Dokoupil cites a study showing that excessive Web use can cause solitude and loneliness as people trade the time to spend with friends in the real world with friends on social media sites that they have never met. Dokoupil writes that mothers breastfeed their babies while texting and parents who use the internet too much tend to neglect their children. As too much use of the internet eats up time, people lose the opportunity to spend time with the people they truly care about and push them away.
Dokoupil uses examples: a couple neglected their baby while pretending to care for a virtual baby on the internet; another young man killing his mother for telling him to leave the computer. Some people spend so much time on the internet that they feel like they do not want to be apart of the real world anymore and become depressed when they are. Then, for depressed people the internet works as a drug; the more people become depressed, the more they wish to escape the real world to go on the internet, in turn causing even more depression over time.
Some people lose their sense of reality and live in a virtual world dominated by the internet.
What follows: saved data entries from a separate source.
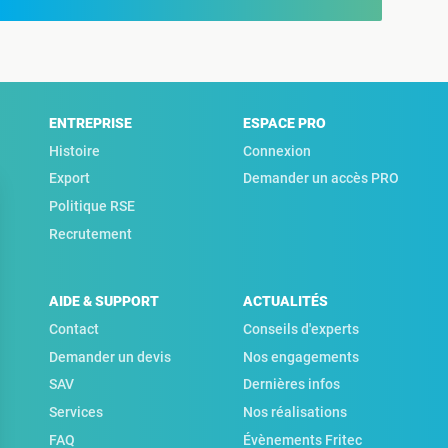
ENTREPRISE
ESPACE PRO
Histoire
Connexion
Export
Demander un accès PRO
Politique RSE
Recrutement
AIDE & SUPPORT
ACTUALITÉS
Contact
Conseils d'experts
Demander un devis
Nos engagements
SAV
Dernières infos
Services
Nos réalisations
FAQ
Évènements Fritec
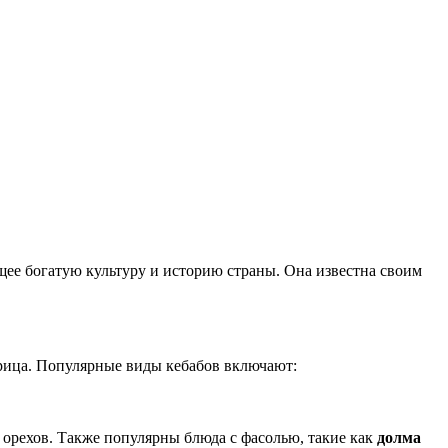
щее богатую культуру и историю страны. Она известна своим
курица. Популярные виды кебабов включают:
 орехов. Также популярны блюда с фасолью, такие как
долма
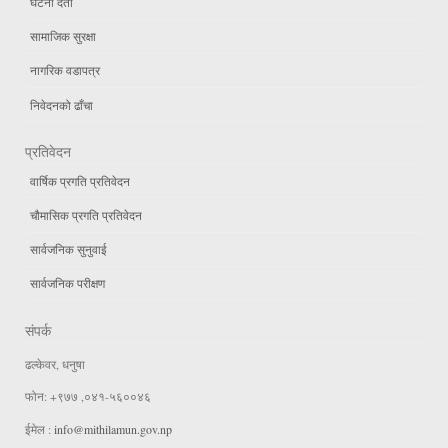
घटना दर्ता
सामाजिक सुरक्षा
नागरिक वडापत्र
निवेदनको ढाँचा
प्रतिवेदन
वार्षिक प्रगति प्रतिवेदन
चौमासिक प्रगति प्रतिवेदन
सार्वजनिक सुनुवाई
सार्वजनिक परीक्षण
संपर्क
ढल्केवर, धनुषा
फोन: +९७७ ,०४१-५६००४६
ईमेल :
info@mithilamun.gov.np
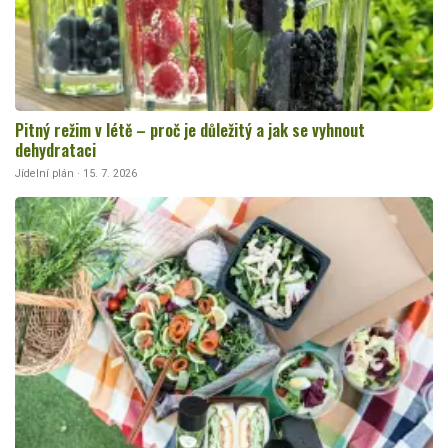
Pitný režim v létě – proč je důležitý a jak se vyhnout
dehydrataci
Jídelní plán · 15. 7. 2026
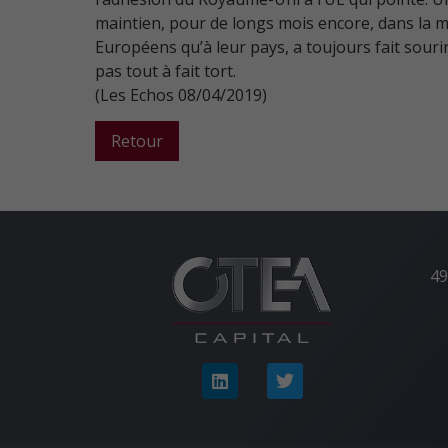
maintien, pour de longs mois encore, dans la m
Européens qu’à leur pays, a toujours fait souri
pas tout à fait tort.
(Les Echos 08/04/2019)
Retour
49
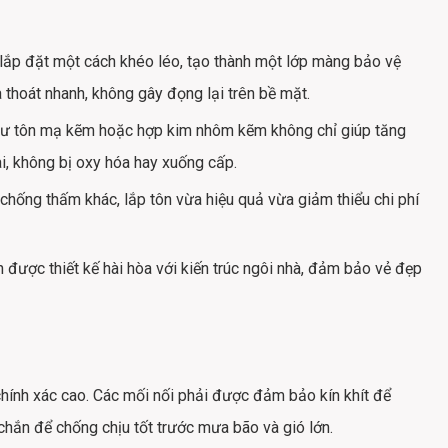
ắp đặt một cách khéo léo, tạo thành một lớp màng bảo vệ
thoát nhanh, không gây đọng lại trên bề mặt.
hư tôn mạ kẽm hoặc hợp kim nhôm kẽm không chỉ giúp tăng
, không bị oxy hóa hay xuống cấp.
hống thấm khác, lắp tôn vừa hiệu quả vừa giảm thiểu chi phí
 được thiết kế hài hòa với kiến trúc ngôi nhà, đảm bảo vẻ đẹp
chính xác cao. Các mối nối phải được đảm bảo kín khít để
hắn để chống chịu tốt trước mưa bão và gió lớn.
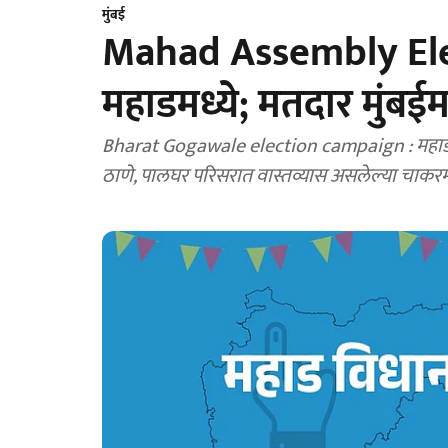
मुंबई
Mahad Assembly Ele
महाडमध्ये; मतदार मुंबईम
Bharat Gogawale election campaign : महाड विध
ठाणे, पालघर परिसरात वास्तव्यास असलेल्या चाकरमान्य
Excessive internet use imposes on people a virtual world or in an altered reality. In “The Moral Benefits of Facebook,” Baker explains the appeal. Facebook, a type of internet use, provides a world of communication that is risk-free and safe. On facebook people usually post positive images and share positive information, creating a virtual world of bliss and happiness. Even when people post negative information, others tend to comfort them.
People may grow accustomed to this risk-environment, however, and wrongfully apply it to the real world, becoming unaware that people must take risks and sometimes risk their safety to grow and develop. Over time, people may hide from the risky real world and turn instead to the world of facebook, one of virtual felicity. In a cartoon, Scott Adams depicts a man with a completely altered sense of reality from addiction to the internet. In the comic strip, the man tells a doctor that the internet is more interesting than people and asks the doctor to give everybody else a pill that makes them more interesting.
Unaware that no such pill exists, the man believes that the real world operates as the web does, where a simple click will give a person satisfaction. The man also speaks to his dog that the doctor does not want to treat the real problem, not realizing that a dog has no way of understanding what the man is saying. In this way, the man holds an altered sense of reality in his mind. Extreme cases of virtual reality from the internet have occurred. In “Is the Web Driving Us Mad? ,” Dokoupil gives an example of a depressed man keeping more in touch with four virtual identities in the internet than he does in the real world.
Dokoupil writes that as some people grow depressed, they tend to turn to the internet as a virtual world, an escape, where life happens the way they want it to. Significant literature clearly shows that excessive internet use can harm people’s intelligence, cause depression and hurt relations with others, and impose a world of virtual or an altered sense of reality. Though the internet gives many opportunities, it does pose grave complications and harmful effects when overused. Obviously, we will continue to use it, but we should also acknowledge the damaging effects of the internet if it completely dominates our lives.